◆ **Records for this exercise**
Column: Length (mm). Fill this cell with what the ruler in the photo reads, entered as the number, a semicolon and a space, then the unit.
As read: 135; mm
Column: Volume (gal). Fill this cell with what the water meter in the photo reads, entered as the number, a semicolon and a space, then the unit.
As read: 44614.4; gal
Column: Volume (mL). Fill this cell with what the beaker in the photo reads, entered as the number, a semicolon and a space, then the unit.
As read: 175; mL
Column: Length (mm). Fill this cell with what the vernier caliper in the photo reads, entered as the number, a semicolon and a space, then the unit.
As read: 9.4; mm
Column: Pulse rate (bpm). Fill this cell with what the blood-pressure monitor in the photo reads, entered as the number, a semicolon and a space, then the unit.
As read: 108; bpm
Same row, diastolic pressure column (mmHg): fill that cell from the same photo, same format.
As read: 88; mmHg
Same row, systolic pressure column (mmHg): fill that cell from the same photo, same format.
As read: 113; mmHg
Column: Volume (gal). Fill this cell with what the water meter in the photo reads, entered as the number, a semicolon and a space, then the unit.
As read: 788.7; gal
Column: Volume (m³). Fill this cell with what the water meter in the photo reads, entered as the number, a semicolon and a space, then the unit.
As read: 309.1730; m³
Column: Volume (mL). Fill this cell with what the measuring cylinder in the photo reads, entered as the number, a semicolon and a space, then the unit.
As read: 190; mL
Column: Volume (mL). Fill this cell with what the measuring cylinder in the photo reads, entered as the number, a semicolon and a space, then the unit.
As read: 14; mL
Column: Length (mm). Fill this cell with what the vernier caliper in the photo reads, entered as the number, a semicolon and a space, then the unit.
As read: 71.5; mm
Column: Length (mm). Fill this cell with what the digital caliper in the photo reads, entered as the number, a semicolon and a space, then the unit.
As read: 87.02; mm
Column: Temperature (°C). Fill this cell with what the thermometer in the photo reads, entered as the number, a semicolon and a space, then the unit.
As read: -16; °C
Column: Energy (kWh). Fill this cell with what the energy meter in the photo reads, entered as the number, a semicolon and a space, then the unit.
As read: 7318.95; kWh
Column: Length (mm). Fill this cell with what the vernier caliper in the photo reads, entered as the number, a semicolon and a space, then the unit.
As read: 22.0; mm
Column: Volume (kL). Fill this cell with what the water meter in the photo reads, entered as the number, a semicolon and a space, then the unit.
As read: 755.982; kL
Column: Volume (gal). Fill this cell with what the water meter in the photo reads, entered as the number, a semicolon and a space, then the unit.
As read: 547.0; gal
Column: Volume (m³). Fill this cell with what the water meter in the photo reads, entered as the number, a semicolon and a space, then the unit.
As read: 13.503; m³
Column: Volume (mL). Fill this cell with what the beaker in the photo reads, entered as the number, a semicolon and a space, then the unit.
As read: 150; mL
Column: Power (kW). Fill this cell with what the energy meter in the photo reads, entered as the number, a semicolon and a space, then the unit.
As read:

◆ **Aim of the exercise**
Output every line of the records above as a JSON list of strings, one string per line, with blank lines omitted.

◆ **Expected answer**
[
  "Column: Length (mm). Fill this cell with what the ruler in the photo reads, entered as the number, a semicolon and a space, then the unit.",
  "As read: 135; mm",
  "Column: Volume (gal). Fill this cell with what the water meter in the photo reads, entered as the number, a semicolon and a space, then the unit.",
  "As read: 44614.4; gal",
  "Column: Volume (mL). Fill this cell with what the beaker in the photo reads, entered as the number, a semicolon and a space, then the unit.",
  "As read: 175; mL",
  "Column: Length (mm). Fill this cell with what the vernier caliper in the photo reads, entered as the number, a semicolon and a space, then the unit.",
  "As read: 9.4; mm",
  "Column: Pulse rate (bpm). Fill this cell with what the blood-pressure monitor in the photo reads, entered as the number, a semicolon and a space, then the unit.",
  "As read: 108; bpm",
  "Same row, diastolic pressure column (mmHg): fill that cell from the same photo, same format.",
  "As read: 88; mmHg",
  "Same row, systolic pressure column (mmHg): fill that cell from the same photo, same format.",
  "As read: 113; mmHg",
  "Column: Volume (gal). Fill this cell with what the water meter in the photo reads, entered as the number, a semicolon and a space, then the unit.",
  "As read: 788.7; gal",
  "Column: Volume (m³). Fill this cell with what the water meter in the photo reads, entered as the number, a semicolon and a space, then the unit.",
  "As read: 309.1730; m³",
  "Column: Volume (mL). Fill this cell with what the measuring cylinder in the photo reads, entered as the number, a semicolon and a space, then the unit.",
  "As read: 190; mL",
  "Column: Volume (mL). Fill this cell with what the measuring cylinder in the photo reads, entered as the number, a semicolon and a space, then the unit.",
  "As read: 14; mL",
  "Column: Length (mm). Fill this cell with what the vernier caliper in the photo reads, entered as the number, a semicolon and a space, then the unit.",
  "As read: 71.5; mm",
  "Column: Length (mm). Fill this cell with what the digital caliper in the photo reads, entered as the number, a semicolon and a space, then the unit.",
  "As read: 87.02; mm",
  "Column: Temperature (°C). Fill this cell with what the thermometer in the photo reads, entered as the number, a semicolon and a space, then the unit.",
  "As read: -16; °C",
  "Column: Energy (kWh). Fill this cell with what the energy meter in the photo reads, entered as the number, a semicolon and a space, then the unit.",
  "As read: 7318.95; kWh",
  "Column: Length (mm). Fill this cell with what the vernier caliper in the photo reads, entered as the number, a semicolon and a space, then the unit.",
  "As read: 22.0; mm",
  "Column: Volume (kL). Fill this cell with what the water meter in the photo reads, entered as the number, a semicolon and a space, then the unit.",
  "As read: 755.982; kL",
  "Column: Volume (gal). Fill this cell with what the water meter in the photo reads, entered as the number, a semicolon and a space, then the unit.",
  "As read: 547.0; gal",
  "Column: Volume (m³). Fill this cell with what the water meter in the photo reads, entered as the number, a semicolon and a space, then the unit.",
  "As read: 13.503; m³",
  "Column: Volume (mL). Fill this cell with what the beaker in the photo reads, entered as the number, a semicolon and a space, then the unit.",
  "As read: 150; mL",
  "Column: Power (kW). Fill this cell with what the energy meter in the photo reads, entered as the number, a semicolon and a space, then the unit.",
  "As read:"
]